(Stored data entries)
-*-
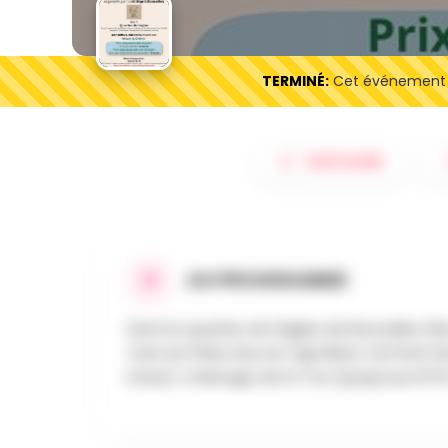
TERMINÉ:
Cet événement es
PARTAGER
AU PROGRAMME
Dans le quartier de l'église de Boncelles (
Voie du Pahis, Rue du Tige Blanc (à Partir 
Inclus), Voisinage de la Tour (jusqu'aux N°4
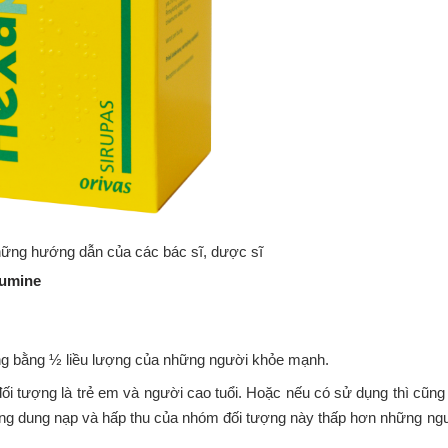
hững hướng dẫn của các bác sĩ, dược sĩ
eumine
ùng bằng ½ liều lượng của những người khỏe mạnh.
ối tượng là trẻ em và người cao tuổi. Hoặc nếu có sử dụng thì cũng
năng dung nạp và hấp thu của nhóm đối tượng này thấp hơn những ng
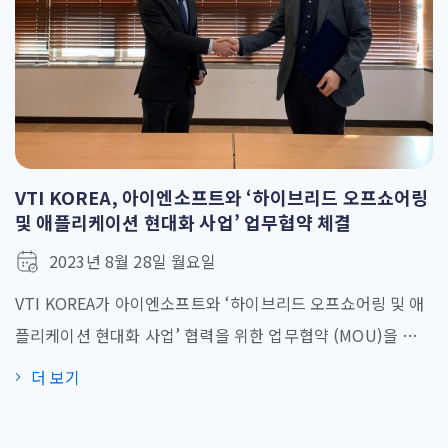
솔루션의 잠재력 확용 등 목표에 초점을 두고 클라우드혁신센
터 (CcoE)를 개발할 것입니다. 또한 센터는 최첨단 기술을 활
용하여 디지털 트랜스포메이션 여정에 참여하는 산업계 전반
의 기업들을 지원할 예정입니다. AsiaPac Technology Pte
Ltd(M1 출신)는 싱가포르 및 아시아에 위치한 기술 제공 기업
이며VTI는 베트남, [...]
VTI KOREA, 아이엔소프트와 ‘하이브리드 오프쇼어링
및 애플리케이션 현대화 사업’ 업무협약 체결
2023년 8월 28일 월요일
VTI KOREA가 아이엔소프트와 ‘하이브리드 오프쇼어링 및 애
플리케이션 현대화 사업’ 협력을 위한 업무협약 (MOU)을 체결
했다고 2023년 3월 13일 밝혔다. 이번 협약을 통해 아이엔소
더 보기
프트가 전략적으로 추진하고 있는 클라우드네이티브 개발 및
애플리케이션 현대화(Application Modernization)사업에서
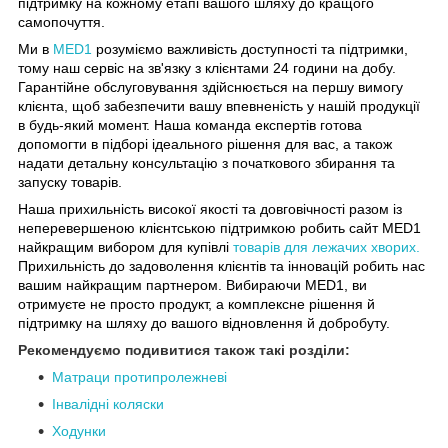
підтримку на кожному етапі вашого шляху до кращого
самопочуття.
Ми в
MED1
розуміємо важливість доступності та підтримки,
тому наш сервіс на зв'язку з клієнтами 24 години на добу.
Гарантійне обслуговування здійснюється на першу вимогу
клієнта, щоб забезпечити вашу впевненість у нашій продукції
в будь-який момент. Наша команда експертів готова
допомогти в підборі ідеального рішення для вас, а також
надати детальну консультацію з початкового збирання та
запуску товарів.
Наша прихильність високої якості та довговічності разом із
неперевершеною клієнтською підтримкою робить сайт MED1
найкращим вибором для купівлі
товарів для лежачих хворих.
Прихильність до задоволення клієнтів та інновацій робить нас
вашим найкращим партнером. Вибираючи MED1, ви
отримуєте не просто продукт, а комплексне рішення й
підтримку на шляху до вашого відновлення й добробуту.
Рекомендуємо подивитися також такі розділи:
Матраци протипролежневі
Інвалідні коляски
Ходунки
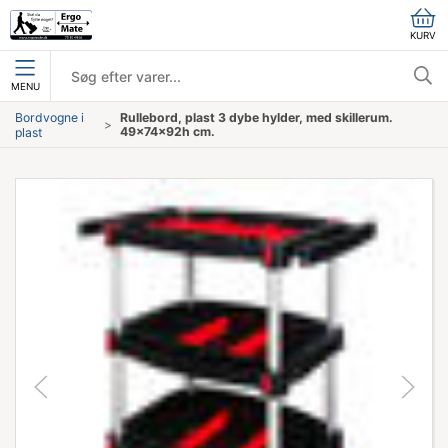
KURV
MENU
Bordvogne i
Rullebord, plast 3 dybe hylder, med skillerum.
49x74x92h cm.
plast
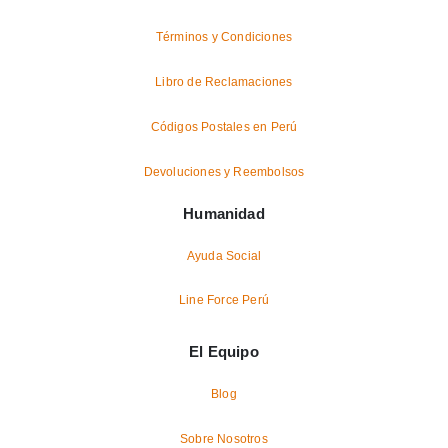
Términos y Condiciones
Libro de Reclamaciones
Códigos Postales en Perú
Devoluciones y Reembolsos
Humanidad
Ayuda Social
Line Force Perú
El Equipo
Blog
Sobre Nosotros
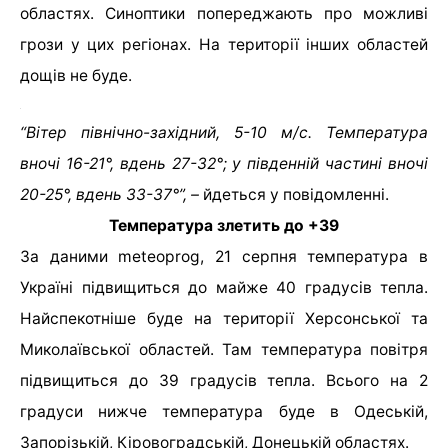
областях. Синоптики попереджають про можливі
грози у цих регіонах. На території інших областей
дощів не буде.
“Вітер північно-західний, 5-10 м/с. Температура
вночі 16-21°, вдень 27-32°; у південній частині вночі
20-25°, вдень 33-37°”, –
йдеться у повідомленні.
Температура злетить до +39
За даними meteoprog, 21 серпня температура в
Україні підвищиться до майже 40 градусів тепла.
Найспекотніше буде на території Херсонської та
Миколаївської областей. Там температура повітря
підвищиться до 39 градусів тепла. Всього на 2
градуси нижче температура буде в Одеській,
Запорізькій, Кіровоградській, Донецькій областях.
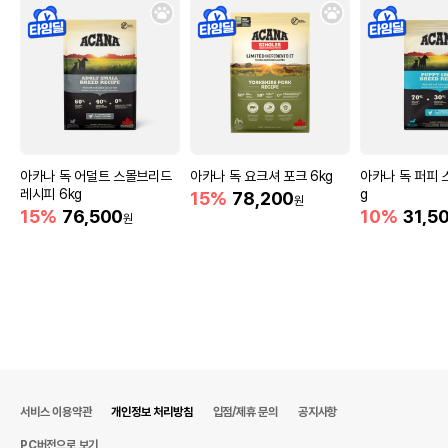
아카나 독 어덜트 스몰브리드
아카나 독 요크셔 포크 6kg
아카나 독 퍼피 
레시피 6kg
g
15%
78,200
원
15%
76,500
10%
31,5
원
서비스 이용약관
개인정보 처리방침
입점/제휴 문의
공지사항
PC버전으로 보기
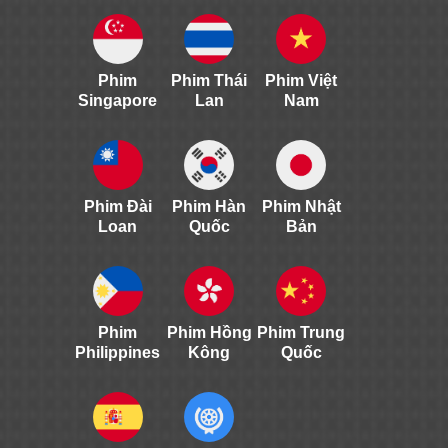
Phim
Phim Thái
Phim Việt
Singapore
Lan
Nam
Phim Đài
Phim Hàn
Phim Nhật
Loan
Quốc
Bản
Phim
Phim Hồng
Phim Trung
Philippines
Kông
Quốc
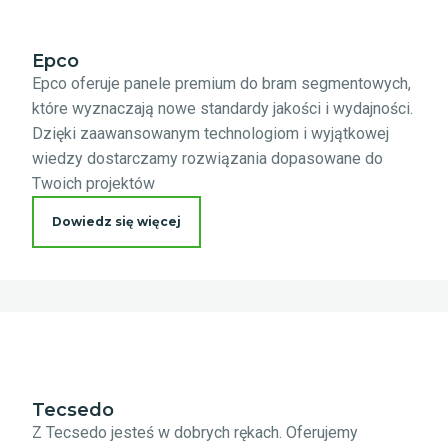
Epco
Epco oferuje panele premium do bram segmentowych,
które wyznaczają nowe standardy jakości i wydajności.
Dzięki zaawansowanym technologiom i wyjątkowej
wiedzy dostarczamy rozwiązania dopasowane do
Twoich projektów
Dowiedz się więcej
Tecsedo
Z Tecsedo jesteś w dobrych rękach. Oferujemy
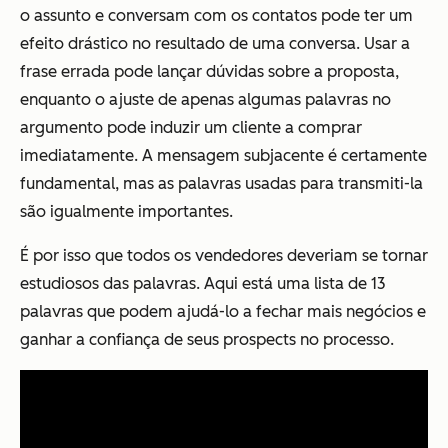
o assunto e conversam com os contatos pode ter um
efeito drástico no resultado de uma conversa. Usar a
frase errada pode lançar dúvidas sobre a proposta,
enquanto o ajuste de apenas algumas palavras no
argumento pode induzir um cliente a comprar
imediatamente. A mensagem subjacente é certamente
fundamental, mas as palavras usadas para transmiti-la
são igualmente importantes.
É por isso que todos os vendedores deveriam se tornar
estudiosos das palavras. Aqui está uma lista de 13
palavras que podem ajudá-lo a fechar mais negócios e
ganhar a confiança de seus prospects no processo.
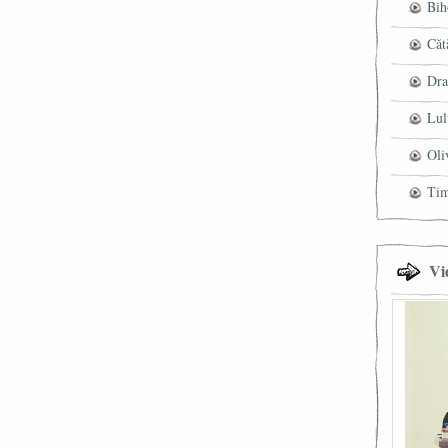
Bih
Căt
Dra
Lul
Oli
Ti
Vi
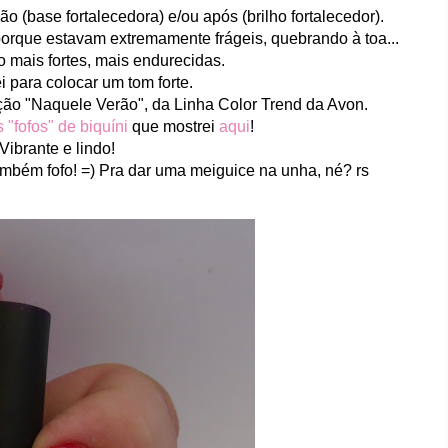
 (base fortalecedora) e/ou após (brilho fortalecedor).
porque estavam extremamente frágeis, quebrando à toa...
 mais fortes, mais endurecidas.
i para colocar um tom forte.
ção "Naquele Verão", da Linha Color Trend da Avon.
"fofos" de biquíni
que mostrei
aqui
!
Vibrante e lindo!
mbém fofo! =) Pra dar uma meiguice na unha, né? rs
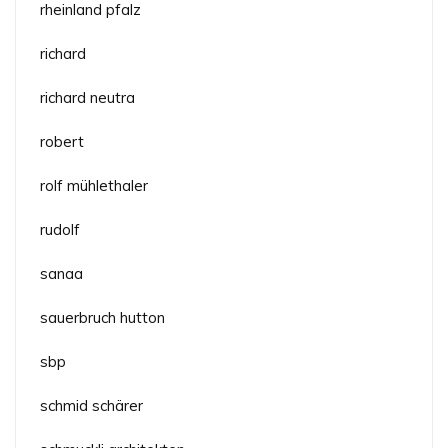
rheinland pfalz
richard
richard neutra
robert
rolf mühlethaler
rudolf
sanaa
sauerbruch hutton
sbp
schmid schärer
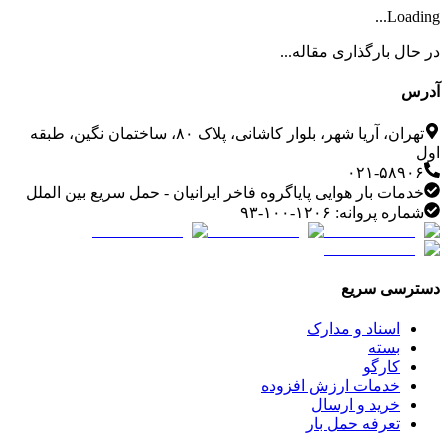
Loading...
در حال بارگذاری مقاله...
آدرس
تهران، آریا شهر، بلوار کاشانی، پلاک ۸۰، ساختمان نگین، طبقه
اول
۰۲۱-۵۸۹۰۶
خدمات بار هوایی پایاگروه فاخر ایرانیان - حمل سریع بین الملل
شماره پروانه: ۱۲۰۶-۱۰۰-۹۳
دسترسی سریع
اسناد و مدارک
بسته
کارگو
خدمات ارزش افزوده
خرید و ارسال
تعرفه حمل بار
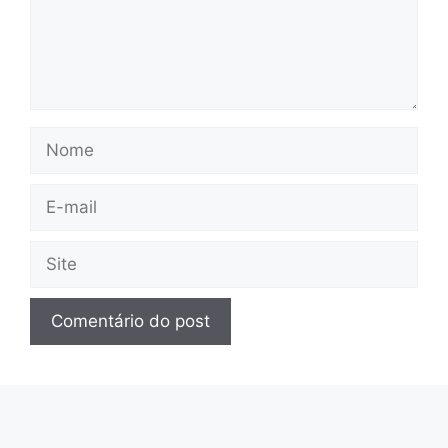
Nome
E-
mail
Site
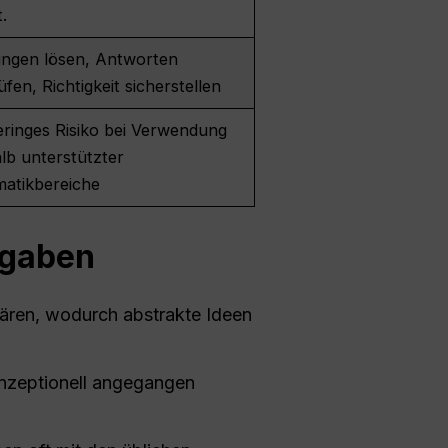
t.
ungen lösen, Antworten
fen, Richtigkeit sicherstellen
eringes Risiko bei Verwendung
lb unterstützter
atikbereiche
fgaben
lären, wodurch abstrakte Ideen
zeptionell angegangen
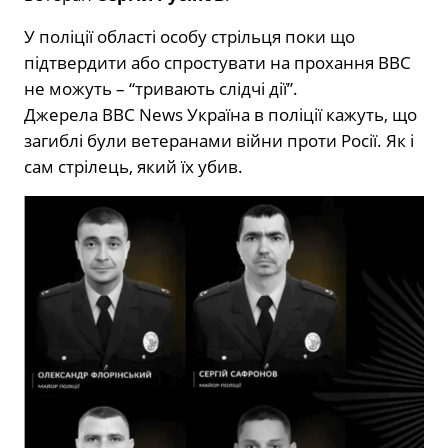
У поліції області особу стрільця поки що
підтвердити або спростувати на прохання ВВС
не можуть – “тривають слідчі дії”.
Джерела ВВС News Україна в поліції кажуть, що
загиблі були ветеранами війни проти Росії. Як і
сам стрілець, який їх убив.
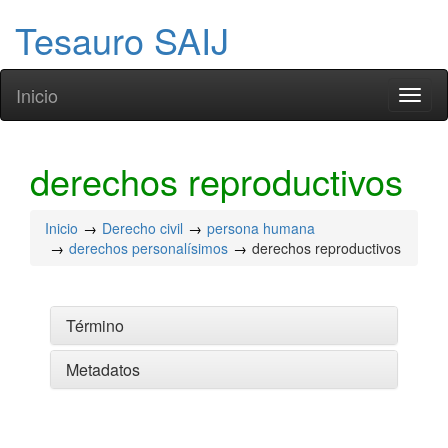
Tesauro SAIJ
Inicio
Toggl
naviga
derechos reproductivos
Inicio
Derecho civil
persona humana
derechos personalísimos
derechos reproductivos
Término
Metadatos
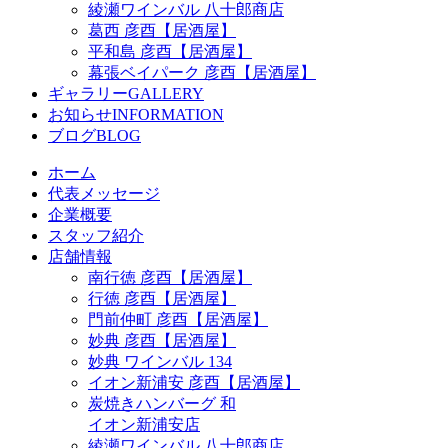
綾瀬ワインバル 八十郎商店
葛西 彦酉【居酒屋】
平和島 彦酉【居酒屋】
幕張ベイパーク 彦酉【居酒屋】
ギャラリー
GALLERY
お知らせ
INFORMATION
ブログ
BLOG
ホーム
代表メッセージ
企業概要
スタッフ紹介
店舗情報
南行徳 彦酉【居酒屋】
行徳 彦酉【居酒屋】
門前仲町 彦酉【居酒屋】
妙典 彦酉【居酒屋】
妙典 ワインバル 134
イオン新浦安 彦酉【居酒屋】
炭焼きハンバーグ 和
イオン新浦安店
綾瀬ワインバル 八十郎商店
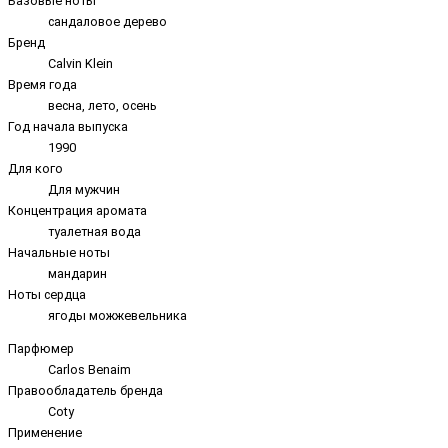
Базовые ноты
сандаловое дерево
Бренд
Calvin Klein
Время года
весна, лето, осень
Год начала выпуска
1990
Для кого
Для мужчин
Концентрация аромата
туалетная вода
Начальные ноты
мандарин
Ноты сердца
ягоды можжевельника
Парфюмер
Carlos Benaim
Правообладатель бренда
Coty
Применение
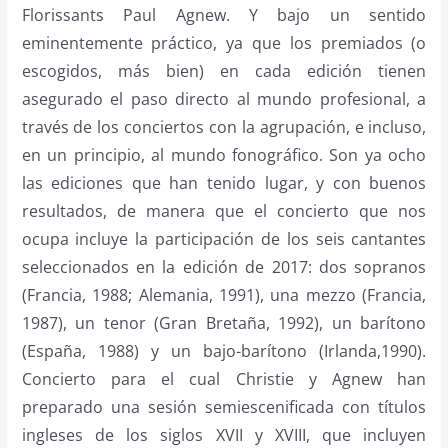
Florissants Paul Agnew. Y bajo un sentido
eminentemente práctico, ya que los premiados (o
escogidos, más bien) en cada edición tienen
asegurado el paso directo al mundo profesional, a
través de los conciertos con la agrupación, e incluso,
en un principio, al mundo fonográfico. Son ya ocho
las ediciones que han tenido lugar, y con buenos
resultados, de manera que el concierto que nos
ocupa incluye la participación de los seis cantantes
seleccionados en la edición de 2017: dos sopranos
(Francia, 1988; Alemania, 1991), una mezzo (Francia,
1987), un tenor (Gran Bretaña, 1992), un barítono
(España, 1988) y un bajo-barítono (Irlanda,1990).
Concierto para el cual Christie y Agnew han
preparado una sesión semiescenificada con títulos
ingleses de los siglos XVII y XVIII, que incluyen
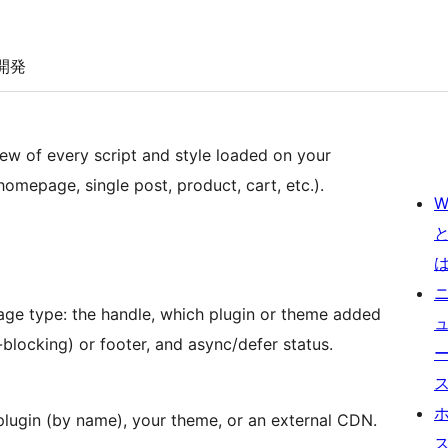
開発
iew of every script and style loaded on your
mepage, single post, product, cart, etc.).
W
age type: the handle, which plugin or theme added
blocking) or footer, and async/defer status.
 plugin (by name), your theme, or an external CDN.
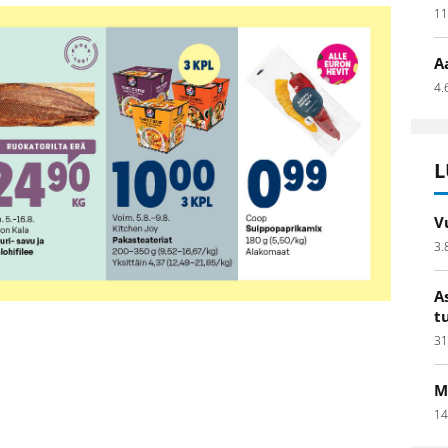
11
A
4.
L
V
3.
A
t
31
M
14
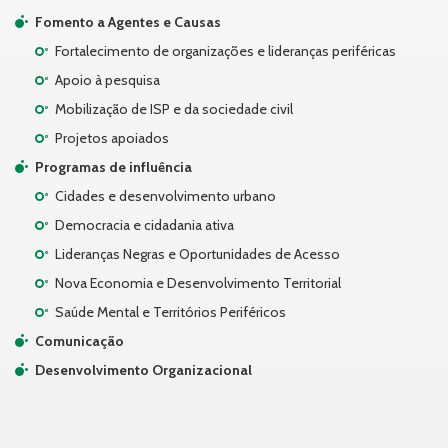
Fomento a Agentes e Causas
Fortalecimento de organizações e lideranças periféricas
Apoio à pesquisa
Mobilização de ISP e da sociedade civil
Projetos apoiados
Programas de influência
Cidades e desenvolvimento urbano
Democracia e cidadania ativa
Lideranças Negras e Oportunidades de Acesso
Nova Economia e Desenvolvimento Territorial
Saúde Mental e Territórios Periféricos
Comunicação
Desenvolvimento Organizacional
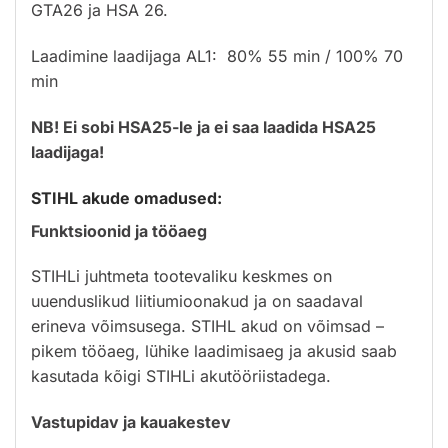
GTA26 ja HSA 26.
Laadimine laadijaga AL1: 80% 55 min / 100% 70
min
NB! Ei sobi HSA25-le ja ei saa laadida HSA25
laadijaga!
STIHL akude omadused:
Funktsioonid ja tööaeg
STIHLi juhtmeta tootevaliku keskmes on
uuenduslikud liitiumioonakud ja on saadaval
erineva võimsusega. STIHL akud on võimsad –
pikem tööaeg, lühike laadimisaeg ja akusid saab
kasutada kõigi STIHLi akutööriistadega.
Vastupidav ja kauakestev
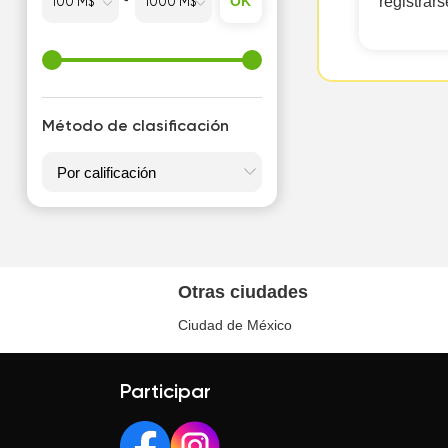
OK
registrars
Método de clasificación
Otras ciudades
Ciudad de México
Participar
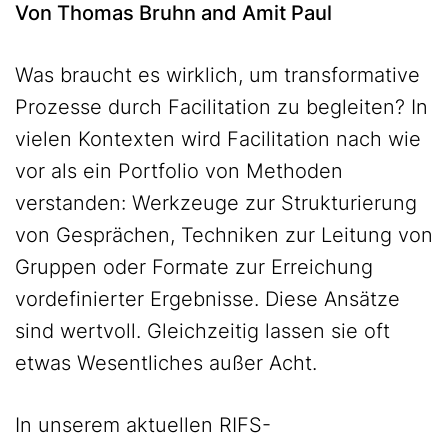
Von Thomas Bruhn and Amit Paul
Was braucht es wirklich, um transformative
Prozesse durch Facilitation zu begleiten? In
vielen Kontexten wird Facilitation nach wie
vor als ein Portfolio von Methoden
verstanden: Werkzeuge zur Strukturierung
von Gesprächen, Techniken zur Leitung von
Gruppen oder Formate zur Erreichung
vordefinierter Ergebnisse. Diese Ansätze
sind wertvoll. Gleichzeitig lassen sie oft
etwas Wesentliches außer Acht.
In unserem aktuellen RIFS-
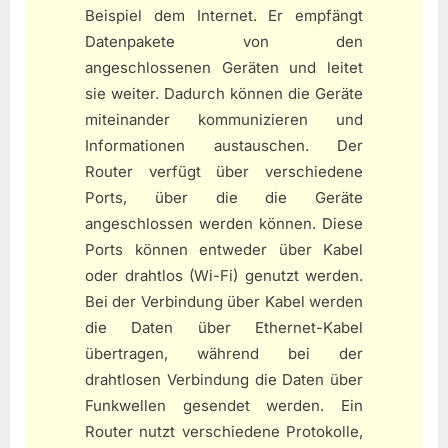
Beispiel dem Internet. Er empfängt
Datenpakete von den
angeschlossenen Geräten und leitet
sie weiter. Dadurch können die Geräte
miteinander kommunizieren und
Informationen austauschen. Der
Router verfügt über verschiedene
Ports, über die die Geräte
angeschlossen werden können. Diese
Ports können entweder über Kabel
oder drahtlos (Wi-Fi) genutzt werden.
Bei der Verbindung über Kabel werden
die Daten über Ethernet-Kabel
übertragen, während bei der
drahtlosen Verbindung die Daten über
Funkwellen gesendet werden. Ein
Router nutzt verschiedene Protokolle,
-*-
WORK TO BE COMPLETED: What is wanted is the number of lines holding "plast" in the entries. Nothing else should be given.

TASK RESPONSE: 2